I have also tried to work within a peace movement that often puts personal egos above peace and human life. This group won’t work with that group; he won’t attend an event if she is going to be there; and why does Cindy Sheehan get all the attention anyway? It is hard to work for peace when the very movement that is named after it has so many divisions.
Our brave young men and women in Iraq have been abandoned there indefinitely by their cowardly leaders who move them around like pawns on a chessboard of destruction and the people of Iraq have been doomed to death and fates worse than death by people worried more about elections than people. However, in five, ten, or fifteen years, our troops will come limping home in another abject defeat and ten or twenty years from then, our children’s children will be seeing their loved ones die for no reason, because their grandparents also bought into this corrupt system. George Bush will never be impeached because if the Democrats dig too deeply, they may unearth a few skeletons in their own graves and the system will perpetuate itself in perpetuity.

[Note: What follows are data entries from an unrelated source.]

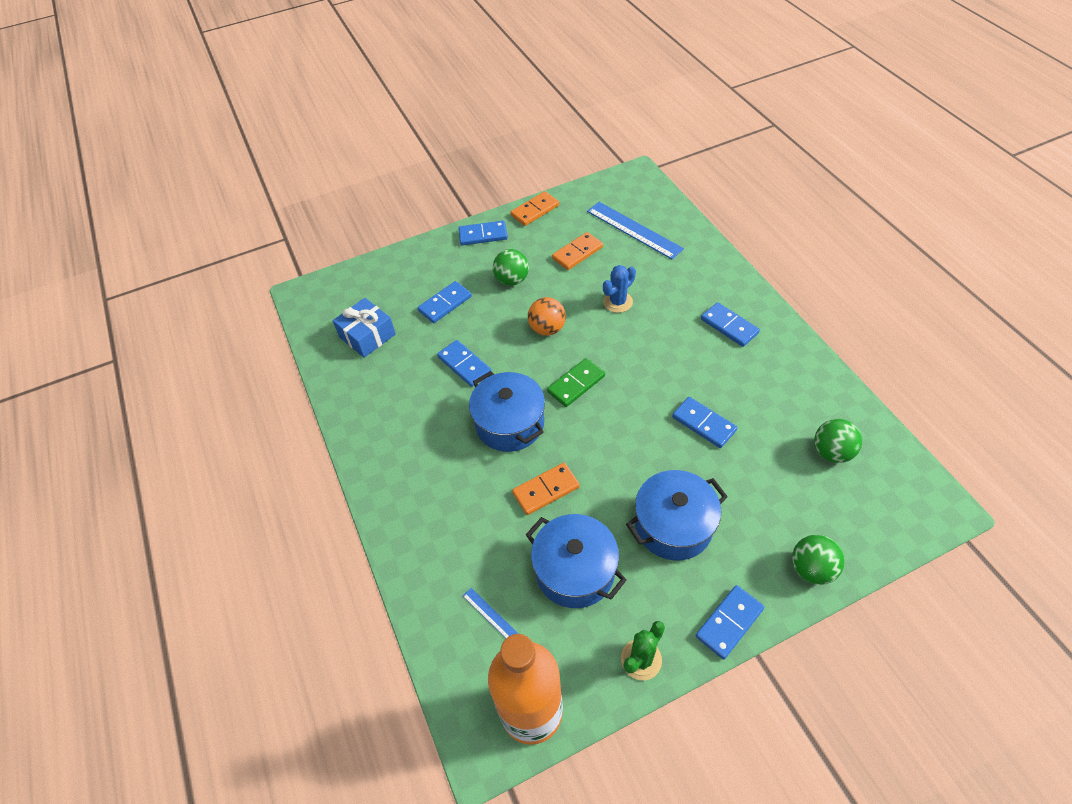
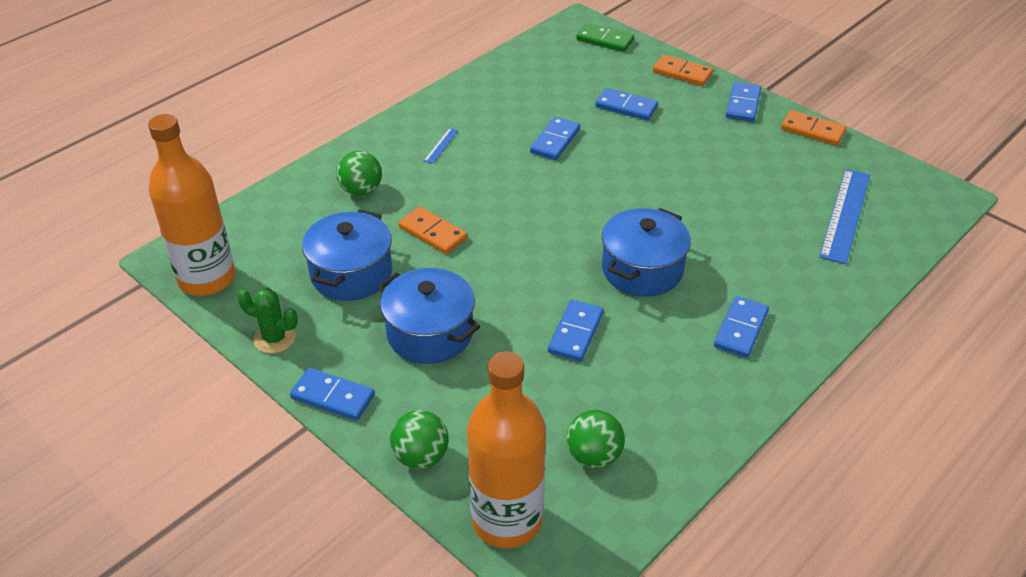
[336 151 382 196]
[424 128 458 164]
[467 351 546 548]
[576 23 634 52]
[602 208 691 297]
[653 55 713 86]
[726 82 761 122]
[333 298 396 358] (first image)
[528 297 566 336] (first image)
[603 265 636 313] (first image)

I am going to take whatever I have left and go home. I am going to go home and be a mother to my surviving children and try to regain some of what I have lost. I will try to maintain and nurture some very positive relationships that I have found in the journey that I was forced into when Casey died and try to repair some of the ones that have fallen apart since I began this single-minded crusade to try and change a paradigm that is now, I am afraid, carved in immovable, unbendable and rigidly mendacious marble.
This is my resignation letter as the "face" of the American anti-war movement. This is not my "Checkers" moment, because I will never give up trying to help people in the world who are harmed by the empire of the good old US of A, but I am finished working in, or outside of this system. This system forcefully resists being helped and eats up the people who try to help it. I am getting out before it totally consumes me or anymore people that I love and the rest of my resources.
Good-bye America ...you are not the country that I love and I finally realized no matter how much I sacrifice, I can’t make you be that country unless you want it.
It’s up to you now.”
HH had intended to provide extensive comments on this statement. HH will defer it; Ms. Sheehan’s statement deserves to stand alone.
As a veteran of the American peace movement of almost four decades, I add only this, a Letter to the Editor HH sent to
The Tulsa World:
“The most charitable description of Doug Marlette’s editorial cartoon concerning Cindy Sheehan (31 May) is “nonsensical”.
Ms. Sheehan is depicted holding a globe, crying like a child (or is the implication the sexist “like a girl”?), and saying, “I’m gonna take my ball and go home”.
Ms. Sheehan suffered the death of her child in the war in Iraq, a war we now know was sold to the American public by multiple falsehoods, then executed incompetently, resulting in the slaughter of Iraqis and Americans we see graphically on the TV every minute of the day. Because of exhaustion and the vicious attacks against her by supporters of the slaughter, she has chosen to suspend her part in the struggle against the war crime in Iraq.
Given all that Ms. Sheehan has sacrificed, such a sophomoric cartoon is as thoughtless as it is tasteless and cruel.
Mr. Marlette should be ashamed of himself.”
Thank you, Ms. Sheehan. Your son did not die in vain: he died to awaken us. If we do not rise up, then he shall have died, not in vain, but to no purpose.
Nonetheless, his sacrifice, and hers, and of all the others, lives within our hearts as conscience.